• _WORK ITEM_
Repeat every line word for word, from the first line down to and including the line that contains "cardiovasculaire?".
------ DATASET ENTRIES
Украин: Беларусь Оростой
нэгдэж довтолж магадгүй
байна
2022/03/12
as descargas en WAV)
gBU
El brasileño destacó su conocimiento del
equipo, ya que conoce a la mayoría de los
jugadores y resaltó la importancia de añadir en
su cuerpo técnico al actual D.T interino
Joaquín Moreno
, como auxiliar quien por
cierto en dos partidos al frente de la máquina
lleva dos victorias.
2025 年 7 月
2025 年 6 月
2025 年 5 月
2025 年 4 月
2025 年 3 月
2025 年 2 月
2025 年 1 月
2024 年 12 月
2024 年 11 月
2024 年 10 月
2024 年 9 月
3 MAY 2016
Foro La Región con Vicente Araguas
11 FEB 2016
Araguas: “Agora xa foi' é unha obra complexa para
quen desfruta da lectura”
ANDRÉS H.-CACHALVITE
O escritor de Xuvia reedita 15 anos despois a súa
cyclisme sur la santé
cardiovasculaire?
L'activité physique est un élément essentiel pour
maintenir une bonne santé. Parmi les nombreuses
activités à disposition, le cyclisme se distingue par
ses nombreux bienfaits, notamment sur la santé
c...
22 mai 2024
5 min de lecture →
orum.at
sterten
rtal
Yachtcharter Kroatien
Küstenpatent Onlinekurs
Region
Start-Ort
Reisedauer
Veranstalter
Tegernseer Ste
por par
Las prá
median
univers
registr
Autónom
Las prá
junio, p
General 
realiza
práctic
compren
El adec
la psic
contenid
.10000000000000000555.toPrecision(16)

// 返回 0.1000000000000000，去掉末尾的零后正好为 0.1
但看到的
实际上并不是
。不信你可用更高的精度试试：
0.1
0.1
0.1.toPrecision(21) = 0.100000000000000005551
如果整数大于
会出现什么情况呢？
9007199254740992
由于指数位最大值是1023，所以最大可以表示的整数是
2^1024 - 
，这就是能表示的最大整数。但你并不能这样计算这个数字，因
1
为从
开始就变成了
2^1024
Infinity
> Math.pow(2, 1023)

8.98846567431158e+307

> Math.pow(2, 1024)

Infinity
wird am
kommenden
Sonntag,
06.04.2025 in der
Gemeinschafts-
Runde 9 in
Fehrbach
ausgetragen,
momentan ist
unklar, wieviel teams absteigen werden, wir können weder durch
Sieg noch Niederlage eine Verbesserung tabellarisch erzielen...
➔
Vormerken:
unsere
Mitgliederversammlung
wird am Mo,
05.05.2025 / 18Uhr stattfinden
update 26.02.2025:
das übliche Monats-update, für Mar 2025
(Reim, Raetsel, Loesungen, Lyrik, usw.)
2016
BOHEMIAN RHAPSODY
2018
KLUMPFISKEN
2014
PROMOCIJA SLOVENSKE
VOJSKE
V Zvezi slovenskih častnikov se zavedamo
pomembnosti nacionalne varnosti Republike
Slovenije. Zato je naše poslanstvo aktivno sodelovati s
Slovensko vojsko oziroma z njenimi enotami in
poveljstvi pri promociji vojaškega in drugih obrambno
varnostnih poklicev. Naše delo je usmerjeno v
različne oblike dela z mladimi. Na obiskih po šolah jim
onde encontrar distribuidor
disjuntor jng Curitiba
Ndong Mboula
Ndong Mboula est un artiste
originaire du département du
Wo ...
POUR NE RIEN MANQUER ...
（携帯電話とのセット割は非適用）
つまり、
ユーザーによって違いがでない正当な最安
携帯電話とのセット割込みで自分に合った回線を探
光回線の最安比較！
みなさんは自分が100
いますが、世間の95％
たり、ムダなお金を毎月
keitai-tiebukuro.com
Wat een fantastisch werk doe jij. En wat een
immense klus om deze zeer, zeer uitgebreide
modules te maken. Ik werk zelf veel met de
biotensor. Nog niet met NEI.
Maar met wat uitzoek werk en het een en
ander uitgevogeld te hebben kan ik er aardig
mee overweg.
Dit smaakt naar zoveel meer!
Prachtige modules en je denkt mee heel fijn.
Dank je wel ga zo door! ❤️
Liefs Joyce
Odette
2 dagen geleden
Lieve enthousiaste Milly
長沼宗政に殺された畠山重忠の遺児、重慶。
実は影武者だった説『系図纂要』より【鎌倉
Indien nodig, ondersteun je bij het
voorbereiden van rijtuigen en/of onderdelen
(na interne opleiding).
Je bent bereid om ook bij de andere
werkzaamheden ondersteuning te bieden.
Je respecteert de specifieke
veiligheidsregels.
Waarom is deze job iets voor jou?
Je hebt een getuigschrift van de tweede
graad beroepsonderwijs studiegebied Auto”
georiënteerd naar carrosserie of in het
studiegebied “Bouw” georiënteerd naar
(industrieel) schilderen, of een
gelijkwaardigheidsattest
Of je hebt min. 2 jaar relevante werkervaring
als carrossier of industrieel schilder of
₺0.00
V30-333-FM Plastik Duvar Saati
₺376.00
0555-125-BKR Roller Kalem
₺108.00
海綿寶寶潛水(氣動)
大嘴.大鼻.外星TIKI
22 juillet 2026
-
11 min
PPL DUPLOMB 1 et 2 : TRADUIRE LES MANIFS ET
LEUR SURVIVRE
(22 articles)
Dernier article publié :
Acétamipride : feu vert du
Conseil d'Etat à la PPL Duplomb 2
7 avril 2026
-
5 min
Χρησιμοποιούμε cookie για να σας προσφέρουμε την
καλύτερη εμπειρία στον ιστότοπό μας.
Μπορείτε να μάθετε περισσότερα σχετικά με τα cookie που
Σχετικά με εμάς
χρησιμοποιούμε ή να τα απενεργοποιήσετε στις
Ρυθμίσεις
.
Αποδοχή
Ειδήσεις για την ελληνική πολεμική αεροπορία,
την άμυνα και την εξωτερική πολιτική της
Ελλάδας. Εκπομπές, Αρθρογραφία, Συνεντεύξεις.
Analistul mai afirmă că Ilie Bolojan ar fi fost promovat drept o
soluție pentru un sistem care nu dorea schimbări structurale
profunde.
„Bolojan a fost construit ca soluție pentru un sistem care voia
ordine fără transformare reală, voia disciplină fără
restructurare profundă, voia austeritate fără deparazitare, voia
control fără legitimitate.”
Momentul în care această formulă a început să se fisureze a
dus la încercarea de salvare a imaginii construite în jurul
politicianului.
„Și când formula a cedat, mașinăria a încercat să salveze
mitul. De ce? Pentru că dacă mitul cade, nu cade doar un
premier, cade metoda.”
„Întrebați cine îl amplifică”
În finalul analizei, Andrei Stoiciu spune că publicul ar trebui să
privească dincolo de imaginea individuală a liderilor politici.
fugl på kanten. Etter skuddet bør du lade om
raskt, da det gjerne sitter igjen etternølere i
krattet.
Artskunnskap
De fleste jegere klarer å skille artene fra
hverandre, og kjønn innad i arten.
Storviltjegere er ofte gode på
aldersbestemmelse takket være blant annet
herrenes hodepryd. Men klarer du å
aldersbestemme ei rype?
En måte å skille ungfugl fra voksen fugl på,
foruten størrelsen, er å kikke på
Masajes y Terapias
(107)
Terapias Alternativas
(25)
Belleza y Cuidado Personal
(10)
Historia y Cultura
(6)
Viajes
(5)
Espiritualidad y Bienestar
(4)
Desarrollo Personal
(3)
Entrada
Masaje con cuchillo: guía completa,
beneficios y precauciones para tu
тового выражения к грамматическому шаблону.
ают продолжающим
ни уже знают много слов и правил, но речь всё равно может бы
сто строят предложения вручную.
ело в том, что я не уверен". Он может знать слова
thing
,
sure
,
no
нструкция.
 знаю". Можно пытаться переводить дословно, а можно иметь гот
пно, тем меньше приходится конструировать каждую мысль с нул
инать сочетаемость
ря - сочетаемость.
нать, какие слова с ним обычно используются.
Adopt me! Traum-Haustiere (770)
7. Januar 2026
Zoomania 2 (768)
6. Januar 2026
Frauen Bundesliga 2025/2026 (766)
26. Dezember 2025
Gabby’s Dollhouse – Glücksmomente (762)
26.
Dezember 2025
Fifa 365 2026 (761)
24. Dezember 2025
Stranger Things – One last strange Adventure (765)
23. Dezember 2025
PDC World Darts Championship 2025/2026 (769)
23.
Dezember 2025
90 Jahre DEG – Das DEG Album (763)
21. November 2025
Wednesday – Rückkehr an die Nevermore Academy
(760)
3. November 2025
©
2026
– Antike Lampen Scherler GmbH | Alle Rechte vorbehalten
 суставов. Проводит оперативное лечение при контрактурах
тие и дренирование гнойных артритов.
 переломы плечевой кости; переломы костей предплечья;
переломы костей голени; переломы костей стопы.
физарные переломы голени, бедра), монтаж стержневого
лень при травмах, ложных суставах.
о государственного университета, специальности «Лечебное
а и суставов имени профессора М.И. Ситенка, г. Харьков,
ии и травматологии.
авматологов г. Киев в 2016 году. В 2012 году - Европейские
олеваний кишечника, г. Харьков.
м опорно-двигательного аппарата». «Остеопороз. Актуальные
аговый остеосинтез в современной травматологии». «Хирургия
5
------------
• _ANSWER AREA_
Украин: Беларусь Оростой
нэгдэж довтолж магадгүй
байна
2022/03/12
as descargas en WAV)
gBU
El brasileño destacó su conocimiento del
equipo, ya que conoce a la mayoría de los
jugadores y resaltó la importancia de añadir en
su cuerpo técnico al actual D.T interino
Joaquín Moreno
, como auxiliar quien por
cierto en dos partidos al frente de la máquina
lleva dos victorias.
2025 年 7 月
2025 年 6 月
2025 年 5 月
2025 年 4 月
2025 年 3 月
2025 年 2 月
2025 年 1 月
2024 年 12 月
2024 年 11 月
2024 年 10 月
2024 年 9 月
3 MAY 2016
Foro La Región con Vicente Araguas
11 FEB 2016
Araguas: “Agora xa foi' é unha obra complexa para
quen desfruta da lectura”
ANDRÉS H.-CACHALVITE
O escritor de Xuvia reedita 15 anos despois a súa
cyclisme sur la santé
cardiovasculaire?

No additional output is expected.